→ Work instructions
Write out only the lines from the start of the entries up to and including the line with "d de la nulidad de las"; please skip the pictures.

>>>>

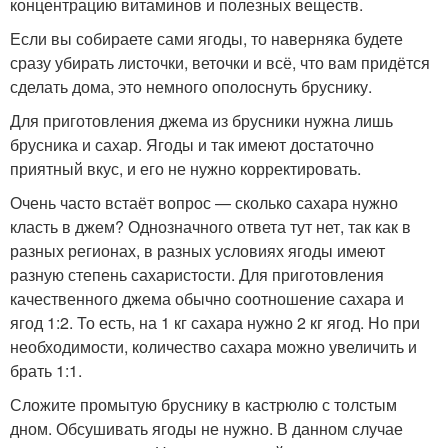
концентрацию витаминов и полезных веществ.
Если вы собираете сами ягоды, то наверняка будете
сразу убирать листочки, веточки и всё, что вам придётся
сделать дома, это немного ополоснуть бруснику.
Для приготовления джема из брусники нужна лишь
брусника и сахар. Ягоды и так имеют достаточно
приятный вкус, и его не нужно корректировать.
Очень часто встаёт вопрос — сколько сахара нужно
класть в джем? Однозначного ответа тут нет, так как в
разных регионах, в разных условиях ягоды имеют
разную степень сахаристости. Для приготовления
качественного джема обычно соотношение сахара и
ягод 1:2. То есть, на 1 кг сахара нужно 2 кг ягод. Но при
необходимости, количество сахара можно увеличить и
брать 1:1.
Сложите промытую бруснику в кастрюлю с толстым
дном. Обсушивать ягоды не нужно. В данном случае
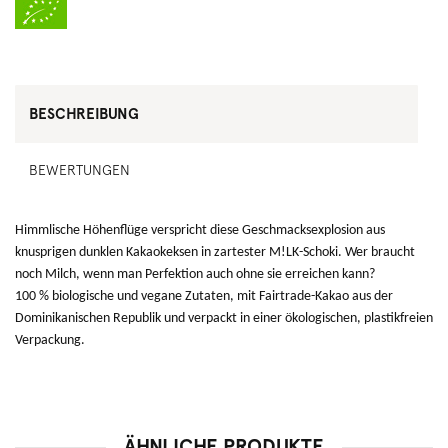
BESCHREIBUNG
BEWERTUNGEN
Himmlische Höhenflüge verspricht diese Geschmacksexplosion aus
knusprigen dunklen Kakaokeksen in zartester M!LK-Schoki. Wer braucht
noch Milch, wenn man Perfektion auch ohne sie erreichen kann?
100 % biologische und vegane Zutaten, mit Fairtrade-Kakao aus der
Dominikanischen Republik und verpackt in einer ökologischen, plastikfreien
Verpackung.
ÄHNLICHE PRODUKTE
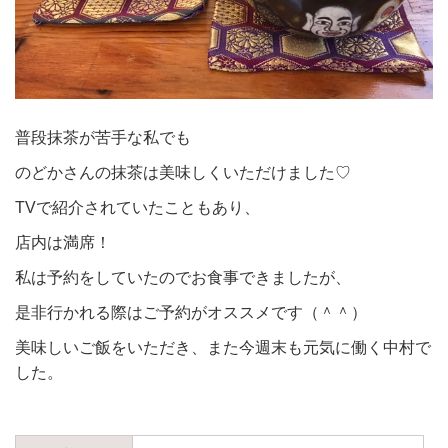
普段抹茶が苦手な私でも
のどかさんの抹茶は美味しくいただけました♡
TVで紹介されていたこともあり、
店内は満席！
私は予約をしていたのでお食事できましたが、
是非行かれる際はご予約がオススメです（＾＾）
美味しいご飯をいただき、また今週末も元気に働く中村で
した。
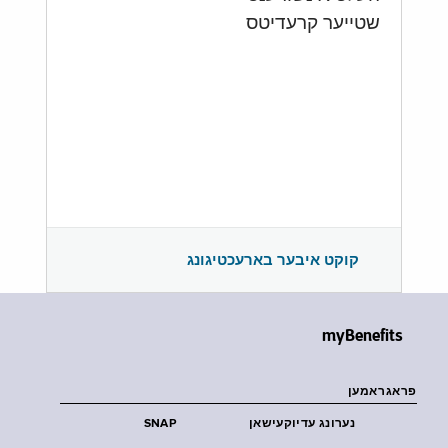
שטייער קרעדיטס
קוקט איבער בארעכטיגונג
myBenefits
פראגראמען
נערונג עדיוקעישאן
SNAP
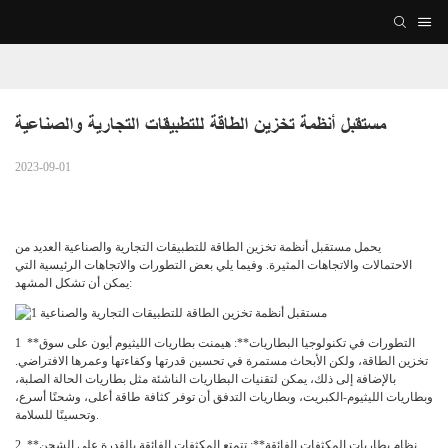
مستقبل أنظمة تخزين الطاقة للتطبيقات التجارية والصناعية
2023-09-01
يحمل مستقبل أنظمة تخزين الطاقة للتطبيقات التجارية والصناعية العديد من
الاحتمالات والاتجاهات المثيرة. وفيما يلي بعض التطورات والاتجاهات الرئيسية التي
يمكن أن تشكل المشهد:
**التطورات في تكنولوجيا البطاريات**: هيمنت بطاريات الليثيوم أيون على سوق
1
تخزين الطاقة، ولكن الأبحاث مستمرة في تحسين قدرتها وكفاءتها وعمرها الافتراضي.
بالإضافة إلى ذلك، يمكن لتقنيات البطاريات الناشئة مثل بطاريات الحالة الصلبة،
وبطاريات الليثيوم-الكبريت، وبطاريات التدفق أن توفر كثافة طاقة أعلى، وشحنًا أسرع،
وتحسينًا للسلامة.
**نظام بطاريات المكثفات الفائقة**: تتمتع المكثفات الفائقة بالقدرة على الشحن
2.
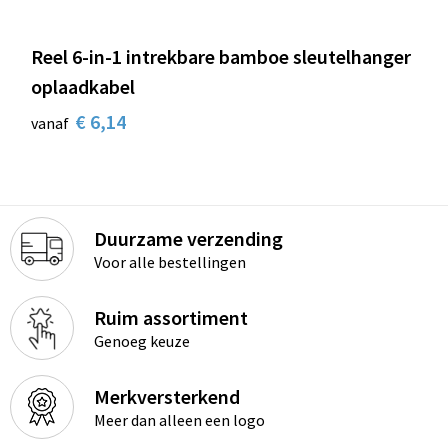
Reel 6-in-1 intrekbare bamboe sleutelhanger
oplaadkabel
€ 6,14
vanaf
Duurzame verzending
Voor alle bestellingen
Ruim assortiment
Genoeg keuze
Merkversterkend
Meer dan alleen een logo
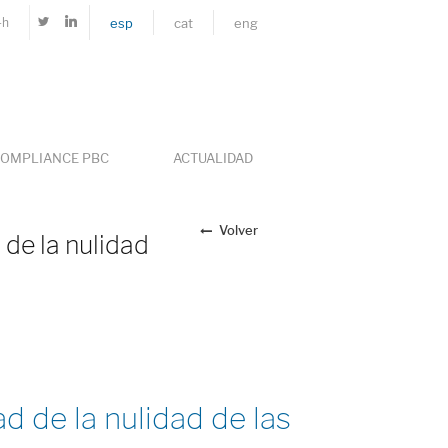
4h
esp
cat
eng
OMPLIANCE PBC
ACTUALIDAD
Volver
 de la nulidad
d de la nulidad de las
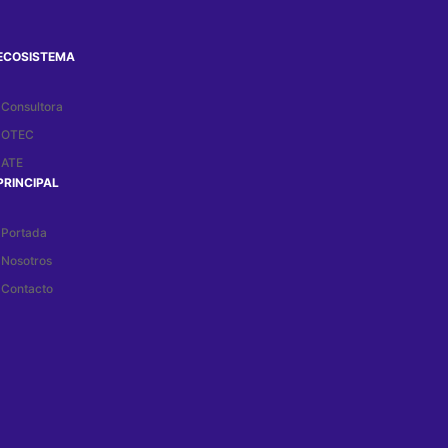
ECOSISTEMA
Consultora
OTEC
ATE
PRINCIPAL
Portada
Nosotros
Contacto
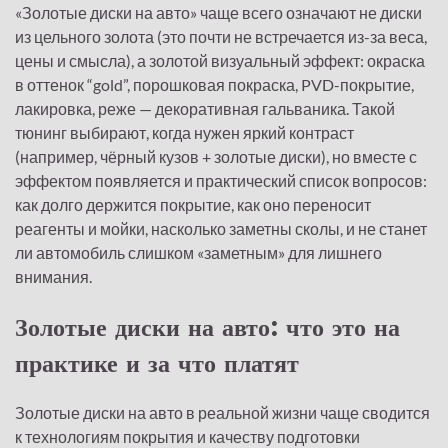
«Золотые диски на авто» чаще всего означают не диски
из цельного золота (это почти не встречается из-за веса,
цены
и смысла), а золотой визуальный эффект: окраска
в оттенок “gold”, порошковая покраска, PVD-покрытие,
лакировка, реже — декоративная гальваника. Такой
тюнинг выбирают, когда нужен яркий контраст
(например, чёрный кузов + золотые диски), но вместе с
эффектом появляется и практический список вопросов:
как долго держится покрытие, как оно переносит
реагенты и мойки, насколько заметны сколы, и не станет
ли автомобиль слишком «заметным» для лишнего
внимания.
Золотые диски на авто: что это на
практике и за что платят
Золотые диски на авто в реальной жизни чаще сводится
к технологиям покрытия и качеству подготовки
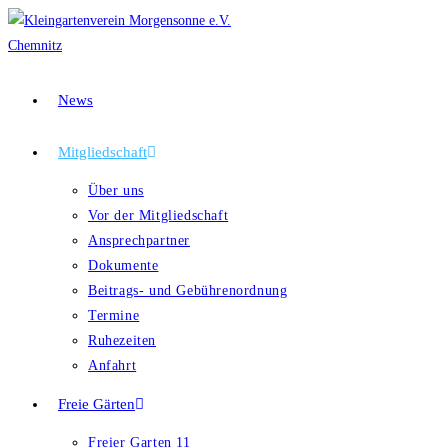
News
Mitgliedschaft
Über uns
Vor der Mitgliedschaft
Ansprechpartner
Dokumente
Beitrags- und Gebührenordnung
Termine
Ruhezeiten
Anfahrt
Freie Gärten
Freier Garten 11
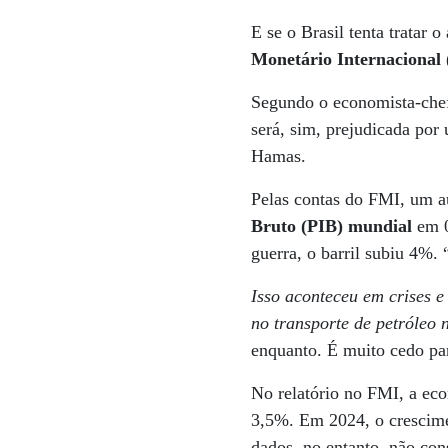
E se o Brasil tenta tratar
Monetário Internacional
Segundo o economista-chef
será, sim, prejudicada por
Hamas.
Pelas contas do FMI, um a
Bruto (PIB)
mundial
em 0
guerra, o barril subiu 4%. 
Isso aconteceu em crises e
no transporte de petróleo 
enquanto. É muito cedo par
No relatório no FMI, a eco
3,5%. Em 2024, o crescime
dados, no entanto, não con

<<<<

→ Written response
концентрацию витаминов и полезных веществ.
Если вы собираете сами ягоды, то наверняка будете
сразу убирать листочки, веточки и всё, что вам придётся
сделать дома, это немного ополоснуть бруснику.
Для приготовления джема из брусники нужна лишь
брусника и сахар. Ягоды и так имеют достаточно
приятный вкус, и его не нужно корректировать.
Очень часто встаёт вопрос — сколько сахара нужно
класть в джем? Однозначного ответа тут нет, так как в
разных регионах, в разных условиях ягоды имеют
разную степень сахаристости. Для приготовления
качественного джема обычно соотношение сахара и
ягод 1:2. То есть, на 1 кг сахара нужно 2 кг ягод. Но при
необходимости, количество сахара можно увеличить и
брать 1:1.
Сложите промытую бруснику в кастрюлю с толстым
дном. Обсушивать ягоды не нужно. В данном случае
BESCHREIBUNG
BEWERTUNGEN
Himmlische Höhenflüge verspricht diese Geschmacksexplosion aus
knusprigen dunklen Kakaokeksen in zartester M!LK-Schoki. Wer braucht
noch Milch, wenn man Perfektion auch ohne sie erreichen kann?
100 % biologische und vegane Zutaten, mit Fairtrade-Kakao aus der
Dominikanischen Republik und verpackt in einer ökologischen, plastikfreien
Verpackung.
ÄHNLICHE PRODUKTE
普段抹茶が苦手な私でも
のどかさんの抹茶は美味しくいただけました♡
TVで紹介されていたこともあり、
店内は満席！
私は予約をしていたのでお食事できましたが、
是非行かれる際はご予約がオススメです（＾＾）
美味しいご飯をいただき、また今週末も元気に働く中村で
した。
שטייער קרעדיטס
קוקט איבער בארעכטיגונג
myBenefits
פראגראמען
נערונג עדיוקעישאן
SNAP
مستقبل أنظمة تخزين الطاقة للتطبيقات التجارية والصناعية
2023-09-01
يحمل مستقبل أنظمة تخزين الطاقة للتطبيقات التجارية والصناعية العديد من
الاحتمالات والاتجاهات المثيرة. وفيما يلي بعض التطورات والاتجاهات الرئيسية التي
يمكن أن تشكل المشهد:
**التطورات في تكنولوجيا البطاريات**: هيمنت بطاريات الليثيوم أيون على سوق
1
تخزين الطاقة، ولكن الأبحاث مستمرة في تحسين قدرتها وكفاءتها وعمرها الافتراضي.
بالإضافة إلى ذلك، يمكن لتقنيات البطاريات الناشئة مثل بطاريات الحالة الصلبة،
وبطاريات الليثيوم-الكبريت، وبطاريات التدفق أن توفر كثافة طاقة أعلى، وشحنًا أسرع،
وتحسينًا للسلامة.
**نظام بطاريات المكثفات الفائقة**: تتمتع المكثفات الفائقة بالقدرة على الشحن
2.
Reel 6-in-1 intrekbare bamboe sleutelhanger
oplaadkabel
€ 6,14
vanaf
Duurzame verzending
Voor alle bestellingen
Ruim assortiment
Genoeg keuze
Merkversterkend
Meer dan alleen een logo
4h
esp
cat
eng
OMPLIANCE PBC
ACTUALIDAD
Volver
 de la nulidad
d de la nulidad de las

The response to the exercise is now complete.